The chamber began working in early 2016 with TJX officials on the project. Last month, the chamber hosted meetings in the village with residents and company representatives to discuss their concerns.
“We were certainly disappointed with the news today. We do understand the company’s position,” Boyarko said.
TJX prefers to have “strong relationship” with the communities where it operates, Boyarko continued. “It is not going in that direction because of the continuing concerns of the neighboring residents,” she said.
“They want to be a good corporate citizen in any community where they’re making any investment.”
“TJX is a successful and growing company that would be an outstanding job creator and partner in the Valley,” Matt Englehart, spokesman for JobsOhio, said. “Along with Team NEO and our local partners as well as local officials, we have been working to attract this great job creation opportunity to the community and continue to do so.”
Like Cafaro, Boyarko expressed concern beyond the loss of the proposed 1,000 jobs and associated payroll accompanying the project, plus projected spinoff activity. The message TJX’s announcement projects “is a concern not only for” projects that the Mahoning Valley is being targeted for but also any developers who might be considering investment in the market, she said.
What with the announcements by GM and subcontractor Lordstown Seating Systems about their upcoming layoffs, “We need to work very hard to secure investments like this for our market, to not only replace employment opportunities that we are losing but to create new ones,” Boyarko added.
Other officials lamented the company’s announcement and its implication that the project appears dead locally.
U.S. Rep. Tim Ryan, D-13 Ohio, expressed his disappointment that TJX “felt it necessary to drop their plans to locate in Lordstown.”
In a statement, Ryan thanked Hill and his team for their efforts and said he immediately informed the company’s leadership that he wanted to work with them to find “suitable alternative sites” locally for the project.
“Throughout many conversations I have had with village of Lordstown officials and HomeGoods’ leadership, I have strongly supported this project since the very beginning.

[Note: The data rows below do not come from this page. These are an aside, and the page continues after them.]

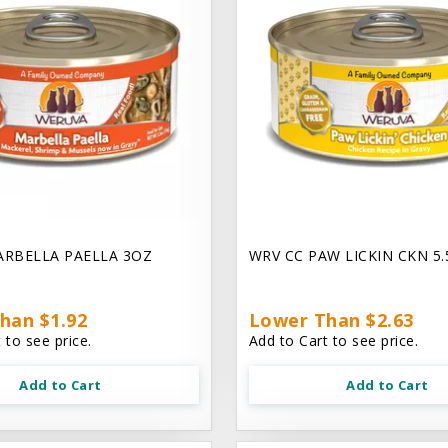
ARBELLA PAELLA 3OZ
WRV CC PAW LICKIN CKN 5
han $1.92
Lower Than $2.63
 to see price.
Add to Cart to see price.
Add to Cart
Add to Cart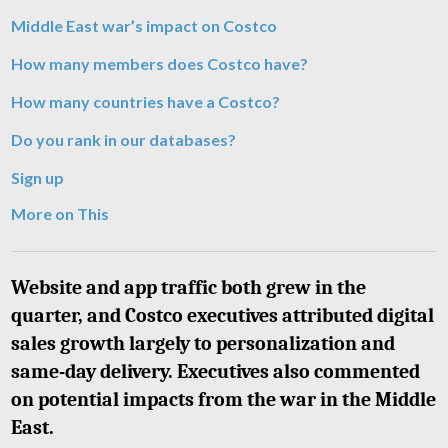
Middle East war’s impact on Costco
How many members does Costco have?
How many countries have a Costco?
Do you rank in our databases?
Sign up
More on This
Website and app traffic both grew in the
quarter, and Costco executives attributed digital
sales growth largely to personalization and
same-day delivery. Executives also commented
on potential impacts from the war in the Middle
East.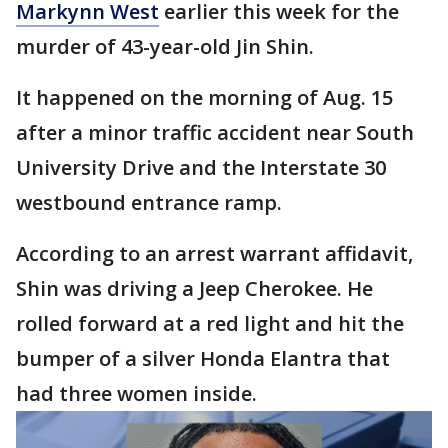
Markynn West
earlier this week for the
murder of 43-year-old Jin Shin.
It happened on the morning of Aug. 15
after a minor traffic accident near South
University Drive and the Interstate 30
westbound entrance ramp.
According to an arrest warrant affidavit,
Shin was driving a Jeep Cherokee. He
rolled forward at a red light and hit the
bumper of a silver Honda Elantra that
had three women inside.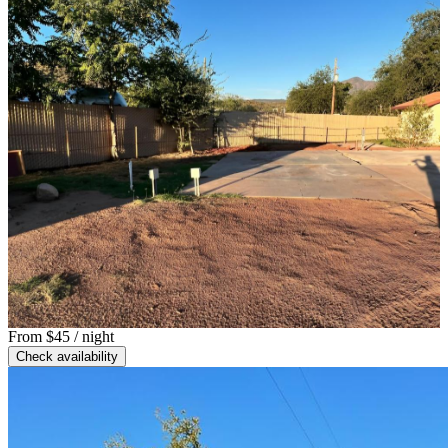
From
$45
/ night
Check availability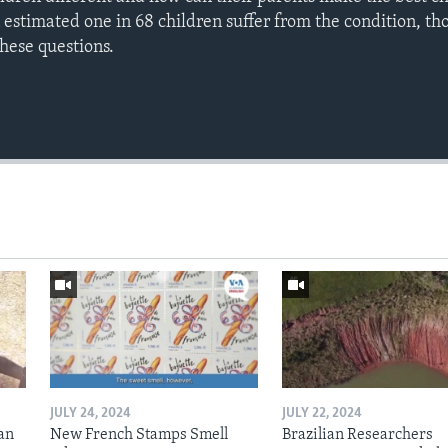
 estimated one in 68 children suffer from the condition, th
these questions.
JULY 24, 2024
JULY 22, 2024
an
New French Stamps Smell
Brazilian Researchers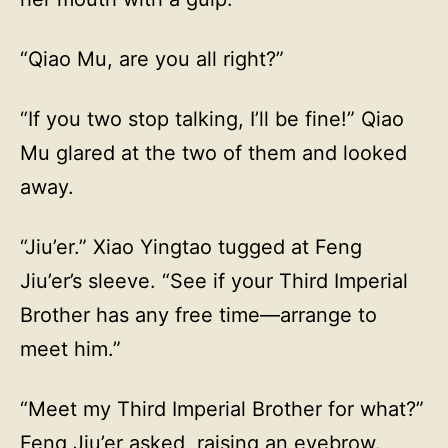
“Qiao Mu, are you all right?”
“If you two stop talking, I’ll be fine!” Qiao
Mu glared at the two of them and looked
away.
“Jiu’er.” Xiao Yingtao tugged at Feng
Jiu’er’s sleeve. “See if your Third Imperial
Brother has any free time—arrange to
meet him.”
“Meet my Third Imperial Brother for what?”
Feng Jiu’er asked, raising an eyebrow.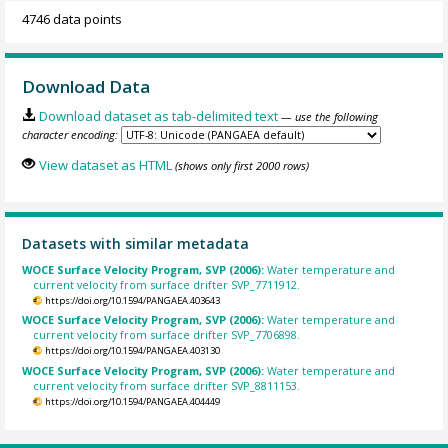
4746 data points
Download Data
Download dataset as tab-delimited text
— use the following
character encoding:
View dataset as HTML
(shows only first 2000 rows)
Datasets with similar metadata
WOCE Surface Velocity Program, SVP (2006):
Water temperature and
current velocity from surface drifter SVP_7711912.
https://doi.org/10.1594/PANGAEA.403643
WOCE Surface Velocity Program, SVP (2006):
Water temperature and
current velocity from surface drifter SVP_7706898.
https://doi.org/10.1594/PANGAEA.403130
WOCE Surface Velocity Program, SVP (2006):
Water temperature and
current velocity from surface drifter SVP_8811153.
https://doi.org/10.1594/PANGAEA.404449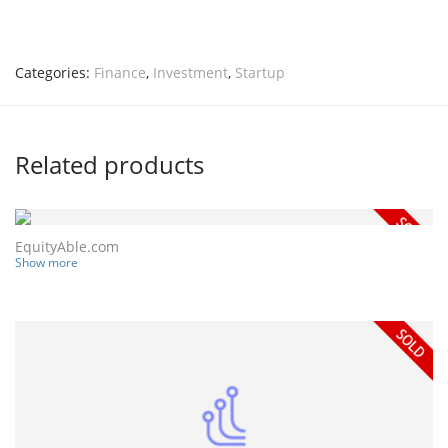
Categories:
Finance
,
Investment
,
Startup
Related products
EquityAble.com
Show more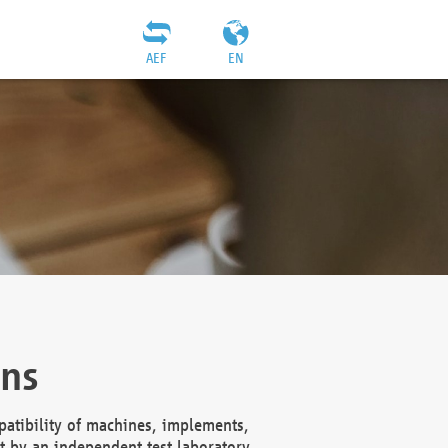
AEF
EN
ons
atibility of machines, implements,
t by an independent test laboratory,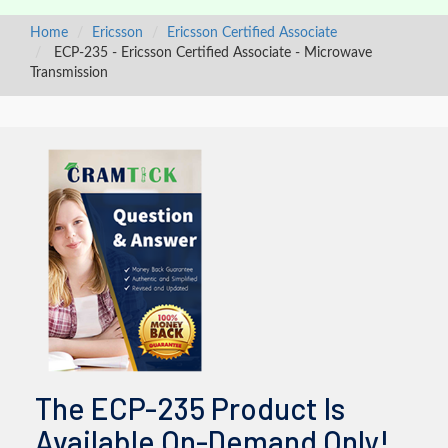
Home
Ericsson
Ericsson Certified Associate
ECP-235 - Ericsson Certified Associate - Microwave
Transmission
The ECP-235 Product Is
Available On-Demand Only!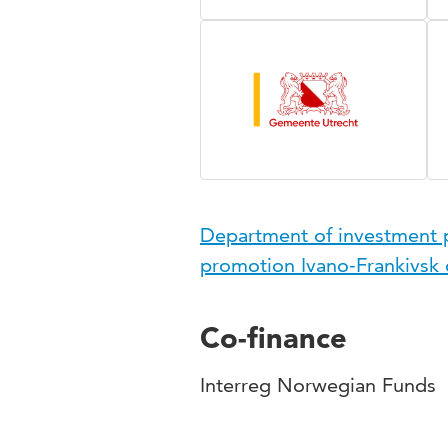
Department of investment po
promotion Ivano-Frankivsk c
Co-finance
Interreg Norwegian Funds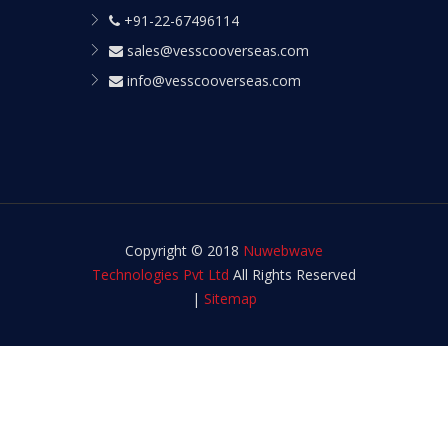
+91-22-67496114
sales@vesscooverseas.com
info@vesscooverseas.com
Copyright © 2018
Nuwebwave
Technologies Pvt Ltd
All Rights Reserved
|
Sitemap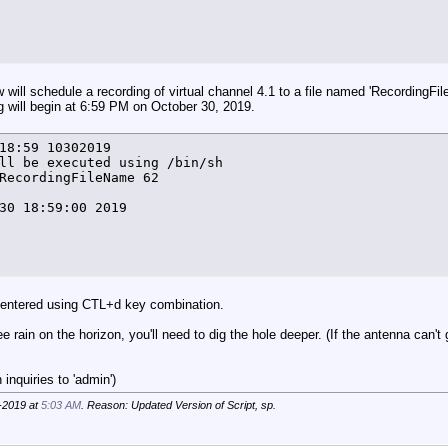
e +%T%N) FindFreeTuner.lock file has not been removed - 
T}+1

e +%T%N) FT=${FT} by ${VC} >> $LOG_FILE

 will schedule a recording of virtual channel 4.1 to a file named 'RecordingFi
g will begin at 6:59 PM on October 30, 2019.
18:59 10302019

ll be executed using /bin/sh

er () {

RecordingFileName 62

gt 20 ]

30 18:59:00 2019

T%N) "No free tuners available" by ${VC} >> $LOG_FILE

usr/local/bin/hdhomerun_config ${VCarray[$arrayindex]} g
atus} = "none" ]]



 entered using CTL+d key combination.
e +%T%N) HDHR ${VCarray[$arrayindex]} ${VCarray[$arrayin
ee rain on the horizon, you'll need to dig the hole deeper. (If the antenna can't
ndex=${arrayindex}+2

er

inquiries to 'admin')
-2019 at
5:03 AM
. Reason: Updated Version of Script, sp.
 () {
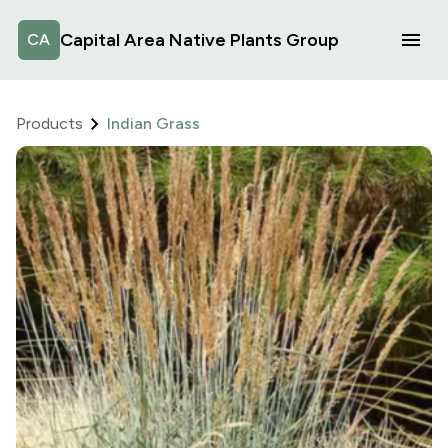
Capital Area Native Plants Group
CA
Products
Indian Grass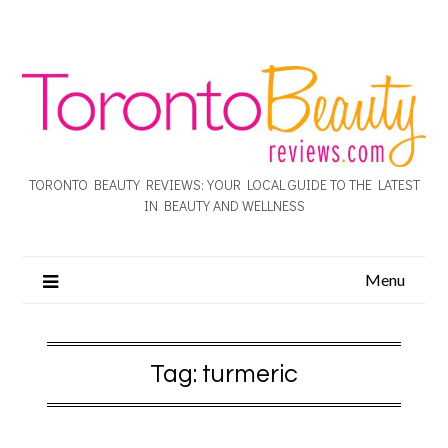
TORONTO BEAUTY REVIEWS: YOUR LOCAL GUIDE TO THE LATEST
IN BEAUTY AND WELLNESS
Menu
Tag:
turmeric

I have also said publicly that these opportunities don’t come along very often and we need to do all we can to land this investment,” Ryan said.
“We cannot let this opportunity slip away.”
State Sen. Sean O’Brien, D-63 Bazetta, described TJX’s announcement as “very frustrating.” He also expressed his commitment to work with the parties involved “to try to salvage the project” for the Valley.
“This is even more painful considering the General Motors announcement last week of over 1,000 layoffs,” O’Brien said. “This is a significant loss of potential economic development in our area.”